These birds hold a powerful memory for me. They've nested before and I remember watching them intently in the days when Nicholas was struggling hard with illness and pain. At that time, they were my companions and my reminder that life pushes forward outside of my own four walls. Here is what I wrote about my my solitude and my front door visitors in my book, The Four Walls of My Freedom: Lessons I've Learned From a Life of Caregiving:
I remember reading a film review in the newspaper. I never actually saw the film and I cannot even recall its name. But the reviewer’s words are still with me today. The film was about a convent somewhere in Europe. A young nun complained about having to wash dishes and scrub pots. The Mother Superior chastised her, saying, “There is meaning in those dishes, in the act of scrubbing.” As the reviewer said, the film was a testament to the idea that the extraordinary exists within the ordinary; that the entire moral universe can be found in the mundane tasks of everyday life. This sense of wholeness and connectedness is what I found in my garden.
Outside our front door in Ottawa, we had a black wrought-iron openwork light fixture. Each spring, a pair of tiny sparrow-like birds called purple finches came to nest in our lamp. The first year they came, all their bits of straw and string simply fell through the mesh onto the ground. Annoyed by the mess, we swept up and thought nothing more of it until one day, there on the ground lay two tiny, broken bright blue eggs. I wept a little, berating myself for not understanding their simple need to have a safe nest for their offspring.
The next year when we heard their distinctive chirps at the door, Jim cut some bits of cedar and created a floor on the base of the lamp. Nest building began in earnest, and soon there were four tiny eggs tucked up amongst downy roan feathers. That year, I watched as the mum kept her eggs warm and the father worried nearby. The eggs eventually hatched into a noisy quartet of open beaks and soon enough they were ready to fly. I sat an entire day, watching in suspenseful anticipation as every finch in the area arrived on our pine tree to begin “training” with the youngsters. By turns, each bird would fly to the top of the lamp, perch there for a second and fly off to the nearby branch. The young birds had a tricky rite of passage: they had to fly inside the lamp and exit through a narrow passage at the top of the ironwork. By dusk, all the birds had left the nest and we could finally turn on the light and resume our life without our temporary tenants.
These birds living in my midst, nurtured by us and by the rest of the flock, gave me a certain antidote against loneliness. I had genuine curiosity about the life in my garden and most certainly, felt “some minute, divine spark inside me.” By this time I had given up on any idea of justice or natural order in the world. Contained in my garden, I thought, there is transcendence; there is grace. I began to think that peeling potatoes, raking leaves and mixing cakes were all a sort of prayer. I began to understand that to be free, I had to have an antidote to despair.

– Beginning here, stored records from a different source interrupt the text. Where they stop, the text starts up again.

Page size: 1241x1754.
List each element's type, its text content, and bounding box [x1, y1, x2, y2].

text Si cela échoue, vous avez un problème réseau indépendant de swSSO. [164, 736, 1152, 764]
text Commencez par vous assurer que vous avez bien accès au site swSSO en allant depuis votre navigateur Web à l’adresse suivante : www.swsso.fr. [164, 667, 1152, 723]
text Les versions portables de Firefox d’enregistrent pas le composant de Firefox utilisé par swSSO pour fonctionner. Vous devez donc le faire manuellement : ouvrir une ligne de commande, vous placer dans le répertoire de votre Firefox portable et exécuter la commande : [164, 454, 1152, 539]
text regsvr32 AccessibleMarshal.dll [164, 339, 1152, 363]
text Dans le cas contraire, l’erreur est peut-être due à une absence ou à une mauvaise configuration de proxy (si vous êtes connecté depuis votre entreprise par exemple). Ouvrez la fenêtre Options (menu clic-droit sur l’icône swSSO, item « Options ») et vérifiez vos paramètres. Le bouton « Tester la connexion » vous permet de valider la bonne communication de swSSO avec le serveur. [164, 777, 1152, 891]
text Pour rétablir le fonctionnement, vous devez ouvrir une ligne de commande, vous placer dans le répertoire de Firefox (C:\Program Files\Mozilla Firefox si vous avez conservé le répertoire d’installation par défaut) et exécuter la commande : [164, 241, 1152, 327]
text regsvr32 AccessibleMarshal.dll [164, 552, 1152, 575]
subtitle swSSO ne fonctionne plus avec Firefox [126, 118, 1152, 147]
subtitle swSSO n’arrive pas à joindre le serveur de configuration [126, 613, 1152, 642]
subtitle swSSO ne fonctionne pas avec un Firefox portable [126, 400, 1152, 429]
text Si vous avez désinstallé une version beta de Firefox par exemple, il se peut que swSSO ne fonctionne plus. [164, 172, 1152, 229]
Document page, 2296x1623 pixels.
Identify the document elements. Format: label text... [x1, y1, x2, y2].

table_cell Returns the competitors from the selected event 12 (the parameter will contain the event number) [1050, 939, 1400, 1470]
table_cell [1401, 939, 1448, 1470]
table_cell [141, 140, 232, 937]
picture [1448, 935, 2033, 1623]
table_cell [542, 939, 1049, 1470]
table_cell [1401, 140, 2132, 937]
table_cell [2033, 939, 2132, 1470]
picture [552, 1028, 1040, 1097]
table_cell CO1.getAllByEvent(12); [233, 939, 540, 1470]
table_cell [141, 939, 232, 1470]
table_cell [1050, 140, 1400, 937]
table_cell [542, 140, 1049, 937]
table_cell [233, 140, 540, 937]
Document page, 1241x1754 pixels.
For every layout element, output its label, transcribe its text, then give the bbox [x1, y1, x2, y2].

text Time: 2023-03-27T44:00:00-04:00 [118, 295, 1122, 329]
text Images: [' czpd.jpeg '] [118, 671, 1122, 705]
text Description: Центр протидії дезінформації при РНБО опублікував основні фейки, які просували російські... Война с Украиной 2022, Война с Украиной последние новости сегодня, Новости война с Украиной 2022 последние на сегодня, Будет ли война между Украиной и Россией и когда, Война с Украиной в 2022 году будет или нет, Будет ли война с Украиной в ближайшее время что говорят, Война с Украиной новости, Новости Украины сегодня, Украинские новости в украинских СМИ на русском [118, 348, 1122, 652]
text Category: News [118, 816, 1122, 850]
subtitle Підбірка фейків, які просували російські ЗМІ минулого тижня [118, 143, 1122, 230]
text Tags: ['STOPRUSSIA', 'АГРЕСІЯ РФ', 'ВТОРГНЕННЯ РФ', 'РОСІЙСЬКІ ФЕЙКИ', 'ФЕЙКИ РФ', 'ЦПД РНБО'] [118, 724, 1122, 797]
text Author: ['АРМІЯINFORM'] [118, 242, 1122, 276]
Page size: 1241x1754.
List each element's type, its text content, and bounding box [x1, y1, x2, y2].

Theodore Zeldin writes about how some people have acquired immunity to loneliness in his book An Intimate History of Humanity.[i] In fact, one of his themes is actually called “Loneliness as an Obstacle to Freedom,” which of course speaks directly to me, given that I am discussing my family’s “Freedom to Be.” Being the mother of a child with multiple disabilities is, by definition, a very lonely life. Nicholas’ illness, mobility challenges and communication difficulties never made us top of the guest list at friends’ and neighbours’ homes. When his health deteriorated and pain became our constant enemy, we hardly ever spoke to anyone save health professionals. I had wonderful friends and an extraordinarily supportive family, but I found it impossible to share the gut-wrenching worry that seemed so exclusive to our little family. Zeldin talks about the fear of loneliness as being a great barrier to personal freedom. He observes that those who have overcome a fear of loneliness have done so through experiencing a solitary lifestyle, whether by choice or even by incarceration. But he also says, “The final form of immunisation has been achieved by thinking that the world is not just a vast, frightening wilderness, that some kind of order is discernible in it, and that the individual, however insignificant, contains echoes of that coherence. People who believe in some supernatural power have their loneliness mitigated by the sense that, despite all the misfortunes that overwhelm them, there is some minute divine spark inside them.”